O projeto de lei de iniciativa de cidadãos, com 20.669 assinaturas, pela suspensão do AO, foi entregue há mais de ano, passou de uma legislatura para a outra, e está na comissão parlamentar de Cultura, que pediu um parecer sobre a sua constitucionalidade à comissão de Assuntos Constitucionais, Direitos, Liberdades e Garantias.
Na quarta-feira, a comissão de Assuntos Constitucionais vai apreciar e votar o "parecer sobre a constitucionalidade do projeto de lei nº 1195", que deu entrada em 10 de abril do ano passado, e que não caducou com a entrada em funções do parlamento eleito nas eleições de 2019, ao contrário de projetos dos partidos.
O parecer já foi apresentado na reunião anterior por Pedro Delgado Alves, que concluiu que nas convenções internacionais, como é o Acordo Ortográfico, a sua "vinculação ou desvinculação" estão dentro "da reserva de iniciativa do Governo", de acordo com a Constituição.
O artigo 197.º, sobre a competência política, determina que cabe ao Governo "negociar e ajustar convenções internacionais".
Pelo que este tipo de decisão “não se insere na esfera de competências legislativa da Assembleia da República", argumentou Pedro Delgado Alves na apresentação do parecer aos deputados da comissão.
Além do mais, defendeu ainda, a iniciativa legislativa de cidadãos é para propor legislação e a "desvinculação" de uma convenção internacional é feita através de uma proposta e resolução.
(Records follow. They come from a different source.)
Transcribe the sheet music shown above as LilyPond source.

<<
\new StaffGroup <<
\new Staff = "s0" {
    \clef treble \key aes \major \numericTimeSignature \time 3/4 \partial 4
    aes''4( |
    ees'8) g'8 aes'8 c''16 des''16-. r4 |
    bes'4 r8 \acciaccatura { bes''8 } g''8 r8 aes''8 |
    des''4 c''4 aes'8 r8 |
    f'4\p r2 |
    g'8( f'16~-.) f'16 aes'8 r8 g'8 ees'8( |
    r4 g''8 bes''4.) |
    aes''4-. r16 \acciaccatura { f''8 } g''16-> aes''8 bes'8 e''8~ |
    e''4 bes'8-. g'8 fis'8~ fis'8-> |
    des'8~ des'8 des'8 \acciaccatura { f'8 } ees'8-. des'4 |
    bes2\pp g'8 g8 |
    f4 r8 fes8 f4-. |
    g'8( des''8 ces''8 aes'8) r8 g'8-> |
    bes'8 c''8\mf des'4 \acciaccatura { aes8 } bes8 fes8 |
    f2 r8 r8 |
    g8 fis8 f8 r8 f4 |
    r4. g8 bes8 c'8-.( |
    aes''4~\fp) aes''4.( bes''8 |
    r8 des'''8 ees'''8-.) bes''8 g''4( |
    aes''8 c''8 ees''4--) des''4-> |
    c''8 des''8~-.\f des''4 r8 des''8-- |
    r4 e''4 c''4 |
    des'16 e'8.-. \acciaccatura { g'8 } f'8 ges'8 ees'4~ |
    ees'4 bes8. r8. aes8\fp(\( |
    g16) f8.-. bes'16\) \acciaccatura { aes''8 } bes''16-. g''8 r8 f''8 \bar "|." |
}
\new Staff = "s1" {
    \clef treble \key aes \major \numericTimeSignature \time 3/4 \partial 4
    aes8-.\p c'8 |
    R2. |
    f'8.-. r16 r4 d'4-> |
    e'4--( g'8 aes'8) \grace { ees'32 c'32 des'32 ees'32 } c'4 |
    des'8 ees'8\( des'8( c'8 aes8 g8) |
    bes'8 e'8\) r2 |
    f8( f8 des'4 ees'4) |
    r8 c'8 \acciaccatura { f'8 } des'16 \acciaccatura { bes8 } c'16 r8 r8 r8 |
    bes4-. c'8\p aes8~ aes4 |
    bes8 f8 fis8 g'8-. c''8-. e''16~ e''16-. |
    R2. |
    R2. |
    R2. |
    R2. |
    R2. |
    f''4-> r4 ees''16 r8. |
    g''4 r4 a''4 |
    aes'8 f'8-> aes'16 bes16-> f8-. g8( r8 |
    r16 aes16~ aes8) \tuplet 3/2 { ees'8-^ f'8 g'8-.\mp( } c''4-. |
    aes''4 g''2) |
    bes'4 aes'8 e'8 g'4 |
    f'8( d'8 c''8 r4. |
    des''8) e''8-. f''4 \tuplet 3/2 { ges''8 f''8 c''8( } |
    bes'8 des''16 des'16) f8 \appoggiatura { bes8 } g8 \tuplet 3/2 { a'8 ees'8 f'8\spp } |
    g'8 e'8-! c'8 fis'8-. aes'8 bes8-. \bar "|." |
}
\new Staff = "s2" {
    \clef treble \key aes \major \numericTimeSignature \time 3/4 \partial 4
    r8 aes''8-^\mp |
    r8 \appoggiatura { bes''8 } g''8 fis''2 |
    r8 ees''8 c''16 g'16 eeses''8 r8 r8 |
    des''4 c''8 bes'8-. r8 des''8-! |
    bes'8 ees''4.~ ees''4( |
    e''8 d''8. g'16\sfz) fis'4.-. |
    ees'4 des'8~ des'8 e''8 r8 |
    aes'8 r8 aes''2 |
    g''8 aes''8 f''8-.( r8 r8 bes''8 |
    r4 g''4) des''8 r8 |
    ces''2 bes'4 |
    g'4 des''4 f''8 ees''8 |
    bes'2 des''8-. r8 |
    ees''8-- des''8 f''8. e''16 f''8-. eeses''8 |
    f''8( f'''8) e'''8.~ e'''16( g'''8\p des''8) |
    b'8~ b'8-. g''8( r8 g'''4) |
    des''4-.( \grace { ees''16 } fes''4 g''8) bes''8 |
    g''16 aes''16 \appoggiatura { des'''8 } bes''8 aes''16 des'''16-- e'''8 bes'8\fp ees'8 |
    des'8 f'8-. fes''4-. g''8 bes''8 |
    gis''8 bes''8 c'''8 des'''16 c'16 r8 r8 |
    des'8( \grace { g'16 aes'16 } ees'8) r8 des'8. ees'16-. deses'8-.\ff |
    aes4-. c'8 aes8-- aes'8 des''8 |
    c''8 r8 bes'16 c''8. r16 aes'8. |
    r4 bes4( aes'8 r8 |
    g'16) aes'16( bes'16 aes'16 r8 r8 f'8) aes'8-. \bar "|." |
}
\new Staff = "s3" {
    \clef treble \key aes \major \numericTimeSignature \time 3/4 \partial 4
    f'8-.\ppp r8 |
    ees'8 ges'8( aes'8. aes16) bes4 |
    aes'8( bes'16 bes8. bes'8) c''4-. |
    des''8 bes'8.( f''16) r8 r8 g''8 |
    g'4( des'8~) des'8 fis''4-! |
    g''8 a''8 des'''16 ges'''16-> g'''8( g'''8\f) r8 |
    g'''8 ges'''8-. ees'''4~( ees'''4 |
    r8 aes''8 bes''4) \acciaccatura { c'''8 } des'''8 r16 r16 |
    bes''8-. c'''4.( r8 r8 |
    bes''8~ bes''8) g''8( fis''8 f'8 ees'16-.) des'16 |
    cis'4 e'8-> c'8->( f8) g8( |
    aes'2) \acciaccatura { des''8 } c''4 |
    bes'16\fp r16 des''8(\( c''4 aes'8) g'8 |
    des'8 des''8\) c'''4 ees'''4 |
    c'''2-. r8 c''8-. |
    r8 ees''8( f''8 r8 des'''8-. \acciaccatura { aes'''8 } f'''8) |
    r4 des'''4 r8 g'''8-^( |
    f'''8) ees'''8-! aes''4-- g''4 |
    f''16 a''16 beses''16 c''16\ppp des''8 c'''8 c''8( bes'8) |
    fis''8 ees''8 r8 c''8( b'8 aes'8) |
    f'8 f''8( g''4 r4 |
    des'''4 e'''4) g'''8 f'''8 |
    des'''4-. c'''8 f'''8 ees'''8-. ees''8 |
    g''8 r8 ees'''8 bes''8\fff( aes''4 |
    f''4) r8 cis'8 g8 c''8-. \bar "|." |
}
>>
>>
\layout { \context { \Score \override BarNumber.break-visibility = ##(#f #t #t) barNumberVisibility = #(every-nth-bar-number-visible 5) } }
O parlamento tem competência política para aprovar a adesão ou desvinculação a convenções internacionais, que devem ser propostas pelo Governo à Assembleia da República, através de uma resolução e não de uma lei.
A alternativa, para Delgado Alves, seria o grupo de cidadãos entregarem uma petição para que a Assembleia da República recomende ao executivo a desvinculação do Acordo Ortográfico ou apresentar essa petição, com o mesmo objetivo, diretamente ao Governo.
Depois de votado, a discussão deverá prosseguir na comissão de Cultura.
O direito de iniciativa legislativa dos cidadãos, previsto no artigo 176.º da Constituição, foi regulamentado em lei em 2017 e permite que grupos de cidadãos eleitores possam apresentar projetos de lei e participar no procedimento legislativo a que derem origem.
Este projeto de apenas três artigos propõe que a Assembleia da República revogue a resolução, também do parlamento, que aprovou o acordo.
No artigo 1.º do texto pode ler-se que "a entrada em vigor do Acordo Ortográfico de 1990 fica suspensa por prazo indeterminado, para que sejam elaborados estudos complementares que atestem a sua viabilidade económica, o seu impacto social e a sua adequação ao contexto histórico, nacional e patrimonial em que se insere".
O segundo artigo propõe que a "ortografia constante de atos, normas, orientações ou documentos provenientes de entidades públicas, de bens culturais, bem como de manuais escolares e outros recursos didático-pedagógicos, com valor oficial ou legalmente sujeitos a reconhecimento, validação ou certificação, será a que vigorou até 31 de dezembro de 2009 e que nunca foi revogada".
O terceiro e último artigo estabelece que "este diploma revoga todas as disposições da Resolução da Assembleia da República n.º 35/2008, de 29 de julho, que com ele sejam incompatíveis".
A comissão representativa desta iniciativa legislativa de cidadãos é composta por Hermínia Castro, Luís de Matos, Isabel Coutinho Monteiro, Nuno Pacheco, Olga Rodrigues, Henrique Lopes Valente, Rui Valente e Maria do Carmo Vieira.
Em 2019, um grupo de trabalho parlamentar criado para avaliar o impacto da aplicação do Acordo Ortográfico terminou funções em 19 de julho, sem ter reunido consenso para uma possível alteração a esta convenção.
O grupo de trabalho foi criado em 2017 para avaliar o impacto da aplicação do AO de 1990 e, nos dois anos seguintes, estes dois anos, foram ouvidas várias entidades e personalidades, mas manteve-se a divergência entre os deputados sobre a matéria.
Entre os países da Comunidade dos Países de Língua Portuguesa (CPLP), o Acordo Ortográfico de 1990 está em vigor em Portugal, no Brasil, em São Tomé e Príncipe e em Cabo Verde, enquanto Timor-Leste e Guiné-Bissau apenas o ratificaram, sem implementar. Falta ainda a ratificação do acordo por parte de Angola e de Moçambique.